If the definition of insanity is doing the same thing over again and expecting a different result, then these guys need to be put in a padded cell.
And so Anthony Albanese was both right and righteous in putting them back in their box, which is at least a start.
If only that box locked from the outside.
The Greens did far more damage to Labor in its last period of government than the Coalition could ever have hoped to and the new Prime Minister is not about to let that happen again.
This is why every intelligent and long-suffering ALP supporter is euphoric at Albo’s splashworthy takedown.
But unfortunately the Greens are not alone in the constant culture of complaint that has crippled the climate debate.
On Saturday, The Sydney Morning Herald ran an article headed “Labor’s emissions target rejected by experts” which opened with the following paragraph:
“Labor’s climate target is not based on the best scientific and economic advice, experts say, arguing it falls short of Australia’s commitment to the Paris Agreement, will lead to more severe damage from global warming and cost the economy more than deeper, earlier pollution cuts would.”

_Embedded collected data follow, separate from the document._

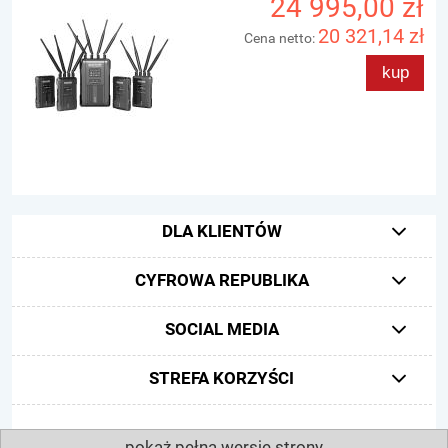
24 995,00 zł
20 321,14 zł
Cena netto:
kup
DLA KLIENTÓW
CYFROWA REPUBLIKA
SOCIAL MEDIA
STREFA KORZYŚCI
pokaż pełną wersję strony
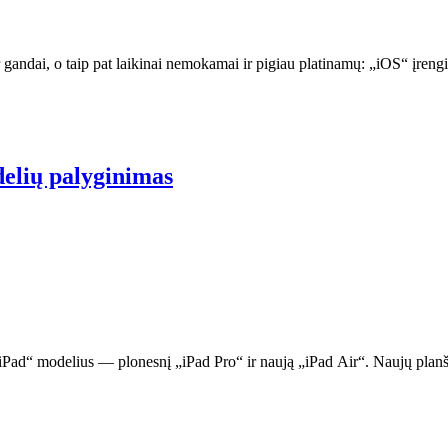
r gandai, o taip pat laikinai nemokamai ir pigiau platinamų: „iOS“ įr
delių palyginimas
„iPad“ modelius — plonesnį „iPad Pro“ ir naują „iPad Air“. Naujų planš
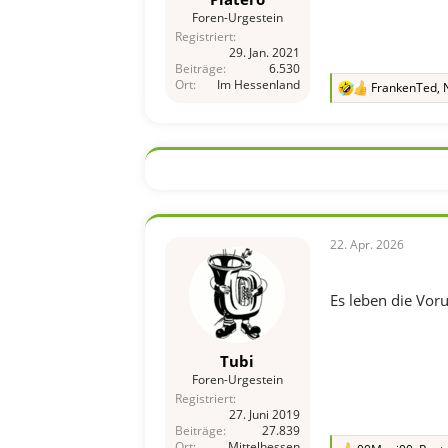
Foren-Urgestein
Registriert
29. Jan. 2021
Beiträge
6.530
Ort
Im Hessenland
FrankenTed
,
R
e
a
k
t
i
o
n
e
n
22. Apr. 2026
:
Es leben die Voru
Tubi
Foren-Urgestein
Registriert
27. Juni 2019
Beiträge
27.839
Ort
Mittelhessen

Climate Minister Chris Bowen could be forgiven for not even bothering with the second par and simply chucking the whole bill on a carbon neutral bonfire. Why would you even try to appease such implacable miserablists?
I am reminded of an old joke that circulated in the NSW press gallery about one particularly cynical journo. “You could literally give him a truckload of cash,” it went, “and he’d say ‘Where on earth am I supposed to park that?’”
Moreover, the “nothing is ever good enough” brigade play right into the hands of climate sceptics who mount an uncannily similar argument for not doing anything.
The latter say that whatever Australia does will have no real impact on a global scale while the former say that the things Australia is actually trying to do will have no real impact on a global scale.
Indeed, I cannot think of a line of argument more perfectly calibrated to dissuade any action on climate whatsoever. Well done guys!
Indeed, it is ironic that a group of people who keep condemning politicians for not following the science are themselves incapable of following even the most basic of politics.
Fortunately there are some sensible heads still screwed on in this debate, including the Australian Conservation Foundation which has urged the Greens to desist in such self-destructive lunacy.
The new ACT Senator David Pocock has also reached a similar view, putting his Greens senatorial colleagues to shame.
This approach is laudable and yet it is so obvious to anyone with half a brain that it ought to be banal.
Unfortunately half a brain is one half more than the entire Greens caucus has access to – as if this country didn’t have enough overpriced vegetables to worry about.